Die Sprach- und Kommunikationsentwicklung ist ein entscheidender Meilenstein in der Kindheit. Manche Kinder erleben hier Verzögerungen, die sich von allein bessern, andere benötigen professionelle Unterstützung. Als Eltern ist es wichtig, frühzeitig auf Warnsignale zu achten und bei Bedarf Logopäden oder Kinderärzte hinzuzuziehen – basierend auf bewährten Erkenntnissen aus der Pädiatrie und Logopädie.
Häufige Sprachstörungen bei Kindern
1. Auslassungen
Ihr Kind lässt bestimmte Laute weg, z. B. sagt es „Ich gehe gurren“ statt „Ich gehe zur Schule“. Solche Muster sind typisch und sollten beobachtet werden.
2. Auswechslungen
Hier ersetzt das Kind einen Laut durch einen anderen, etwa „Ich mag Tate“ statt „Ich mag Kuchen“ (t durch k). Oder „l“ und „r“ werden durch „w“ ersetzt, wie in „Der Wion wawed“ statt „Der Löwe brüllte“.
3. Verzerrungen
Schwierigkeiten mit „S“ oder „R“-Lauten, bekannt als Lispeln. Beispiele: „Kaninchen“ wird zu „Wabbit“, „Sieben“ zu „Theven“.
4. Stimmstörungen
Die Stimme entsteht durch Phonation (Vibration der Stimmlippen) und Resonanz (Formung im Rachen, Nase und Mund). Störungen betreffen eine oder beide. a. Heiser, krächzend oder tonalschwankend? Das deutet auf Phonationprobleme hin. b. Nasaler Klang? Resonanzstörungen durch ungleichmäßigen Schallfluss.
5. Störungen im Sprachfluss
Wiederholungen, Zögern oder Verlängern deuten auf Stottern hin, oft bei Müdigkeit, Aufregung oder Stress verstärkt.
6. Apraxie
Nervensystembedingte Koordinationsstörung: Das Kind versteht Sprache, kann sie aber nicht richtig produzieren – z.

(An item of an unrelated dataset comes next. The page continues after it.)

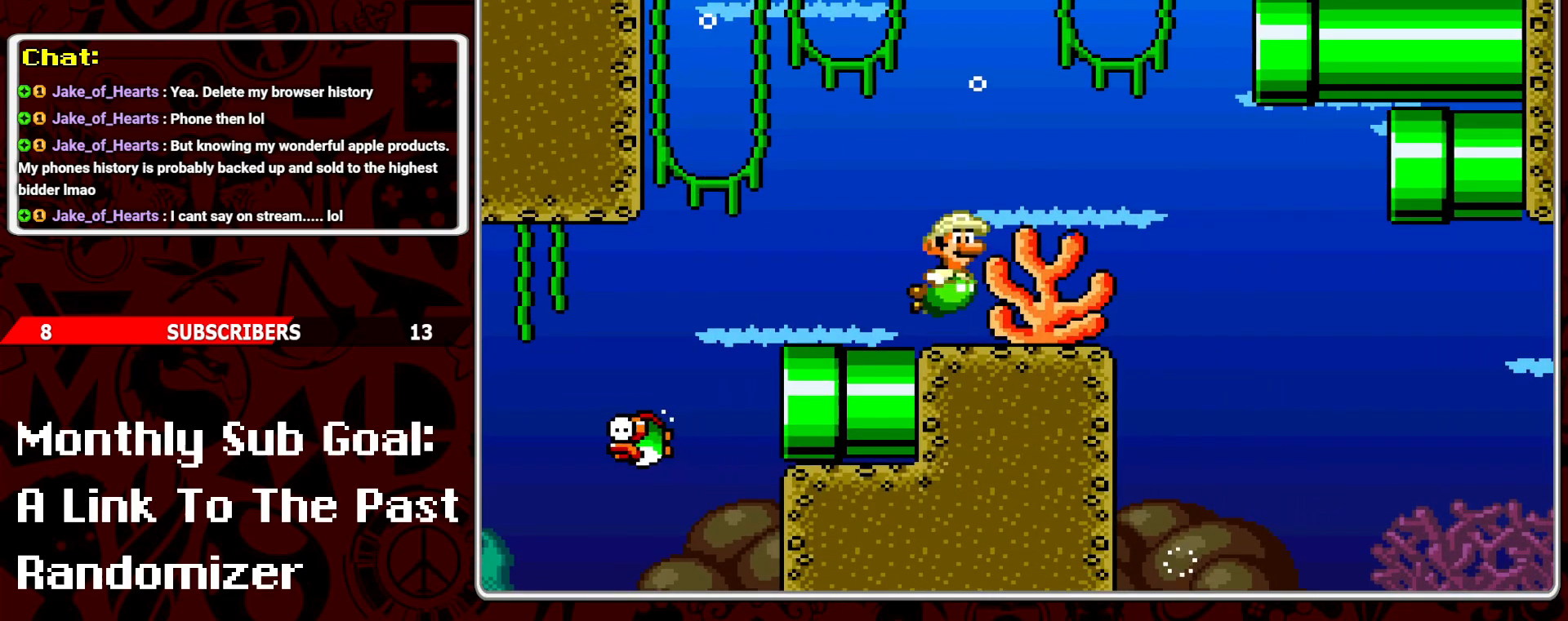
{"buttons": ["DPAD_RIGHT"], "events": [[67, "B", "up"]]}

B. falsche Wortbetonung oder unkoordinierte Zungen-/Lippenbewegungen.
Ursachen von Sprachproblemen bei Kindern
- Hirnschäden durch Unfälle, Schlaganfall oder Geburtsfehler.
- Hörstörungen oder Gaumenspalte, die den Luftstrom stört.
- Fragiles-X-Syndrom (FXS): Genetisch, mit verlängertem Gesicht und überladener Sprache.
- Zerebralparese oder andere angeborene Störungen, die zu Stottern führen.
- Rezeptive Sprachstörung: Schwierigkeiten beim Verstehen.
- Expressive Sprachstörung: Probleme beim Wortfinden und Satzbau.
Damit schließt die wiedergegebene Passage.